You are given an array $a$ consisting of $n$ elements. The imbalance value of some subsegment of this array is the difference between the maximum and minimum element from this segment. The imbalance value of the array is the sum of imbalance values of all subsegments of this array.
For example, the imbalance value of array $[1, 4, 1]$ is $9$, because there are $6$ different subsegments of this array:

• $[1]$ (from index $1$ to index $1$), imbalance value is $0$;
• $[1, 4]$ (from index $1$ to index $2$), imbalance value is $3$;
• $[1, 4, 1]$ (from index $1$ to index $3$), imbalance value is $3$;
• $[4]$ (from index $2$ to index $2$), imbalance value is $0$;
• $[4, 1]$ (from index $2$ to index $3$), imbalance value is $3$;
• $[1]$ (from index $3$ to index $3$), imbalance value is $0$.

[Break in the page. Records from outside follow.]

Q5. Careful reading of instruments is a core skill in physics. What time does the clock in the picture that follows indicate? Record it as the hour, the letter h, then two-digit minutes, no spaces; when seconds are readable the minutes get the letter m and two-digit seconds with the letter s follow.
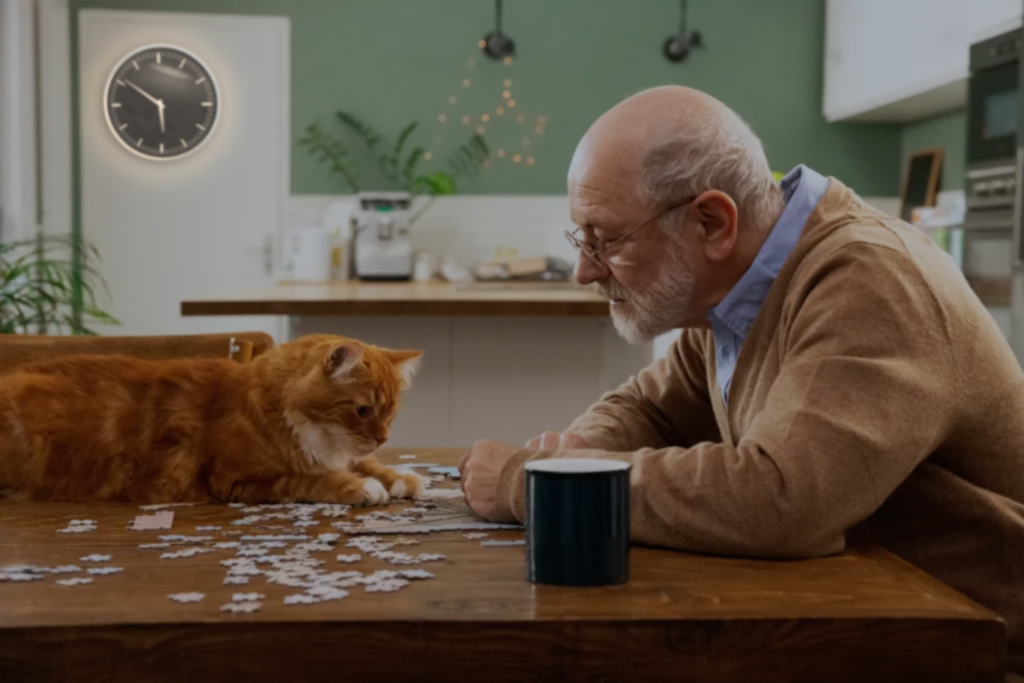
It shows 5h51
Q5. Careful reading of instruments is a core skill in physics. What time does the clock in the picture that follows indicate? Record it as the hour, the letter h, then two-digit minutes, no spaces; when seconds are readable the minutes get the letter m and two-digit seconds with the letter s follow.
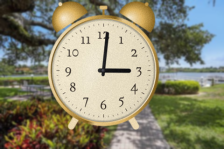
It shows 3h01
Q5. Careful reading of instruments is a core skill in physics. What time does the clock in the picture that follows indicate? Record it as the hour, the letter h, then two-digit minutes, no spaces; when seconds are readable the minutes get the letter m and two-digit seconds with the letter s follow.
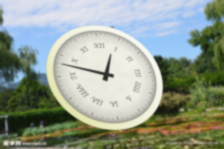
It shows 12h48
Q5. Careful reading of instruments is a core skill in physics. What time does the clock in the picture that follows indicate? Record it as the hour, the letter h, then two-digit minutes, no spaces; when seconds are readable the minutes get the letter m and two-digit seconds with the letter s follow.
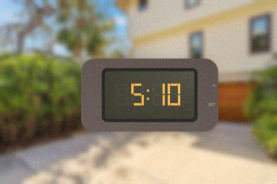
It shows 5h10
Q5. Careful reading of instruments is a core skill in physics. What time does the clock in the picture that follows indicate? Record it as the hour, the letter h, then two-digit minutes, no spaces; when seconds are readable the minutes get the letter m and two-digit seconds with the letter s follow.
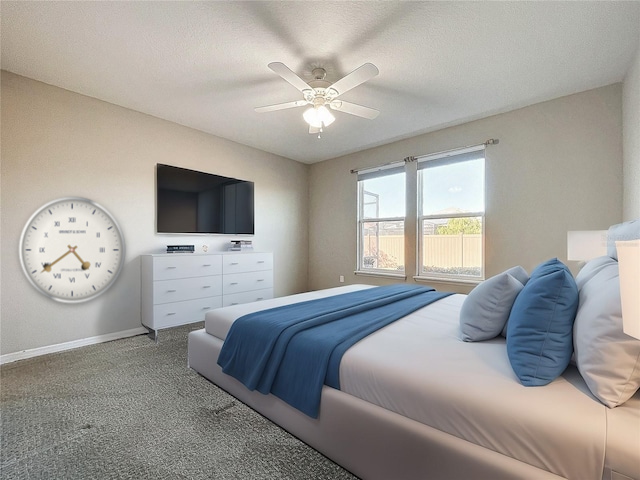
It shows 4h39
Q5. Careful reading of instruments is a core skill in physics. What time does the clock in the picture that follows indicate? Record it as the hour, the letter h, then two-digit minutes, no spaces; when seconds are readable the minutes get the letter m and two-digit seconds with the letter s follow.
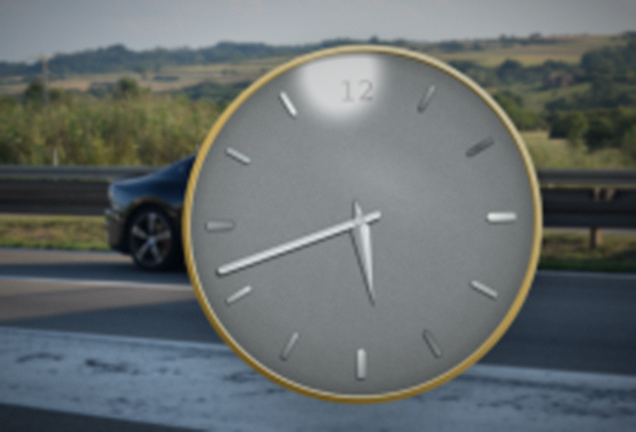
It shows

You have to determine the imbalance value of the array $a$.

题意概述

$$\sum_{1 \le i \le j \le n} (max_{i, j}-min_{i, j})$$

代码1

#include <iostream>
#include <algorithm>
#include <cstring>
using namespace std;
struct number {
long long num, id, rec;
} a[1000001];
bool cmp(number a, number b) {return a.num < b.num;}
long long n, fa[1000002], s[1000002], ans;
int get_fa(long long t) {
return t == fa[t] || fa[t] == 0 ? fa[t] : fa[t] = get_fa(fa[t]);
}
void process(int t) {
int i, j;
if (t == 1) i = 1, j = n + 1;
else i = n, j = 0;
for (; i != j; i += t) {
fa[a[i].id] = a[i].id;
s[a[i].id] = 1;
long long p = get_fa(a[i].id - 1), q = get_fa(a[i].id + 1);
a[i].rec = (s[p] + 1) * (s[q] + 1);
if (s[p]) {
s[p] += s[get_fa(a[i].id)];
fa[get_fa(a[i].id)] = p;
}
if (s[q]) {
s[q] += s[get_fa(a[i].id)];
fa[get_fa(a[i].id)] = q;
}
}
}
int main()
{
cin >> n;
for (int i = 1; i <= n; ++i) {
cin >> a[i].num;
a[i].id = i;
}
sort(a + 1, a + n + 1, cmp);
process(1);
for (int i = 1; i <= n; ++i) {
ans += a[i].num * a[i].rec;
}
memset(fa, 0, sizeof(fa));
memset(s, 0, sizeof(s));
process(-1);
for (int i = 1; i <= n; ++i) {
ans -= a[i].num * a[i].rec;
}
cout << ans << endl;
return 0;
}


代码2

#include <iostream>
using namespace std;
long long n, a[1000001], l[1000001], r[1000001], ans;
void process(int t) {
for (int i = 1; i <= n; ++i) {
l[i] = r[i] = i;
}
for (int i = 2; i <= n; ++i) {
int now = i;
while (now > 1 && a[i] * t >= a[now - 1] * t) now = l[now - 1];
l[i] = now;
}
for (int i = n - 1; i; --i) {
int now = i;
while (now < n && a[i] * t > a[now + 1] * t) now = r[now + 1];
r[i] = now;
}
}
int main()
{
cin >> n;
for (int i = 1; i <= n; ++i) {
cin >> a[i];
}
process(1);
for (int i = 1; i <= n; ++i) {
ans += a[i] * (i - l[i] + 1) * (r[i] - i + 1);
}
process(-1);
for (int i = 1; i <= n; ++i) {
ans -= a[i] * (i - l[i] + 1) * (r[i] - i + 1);
}
cout << ans << endl;
return 0;
}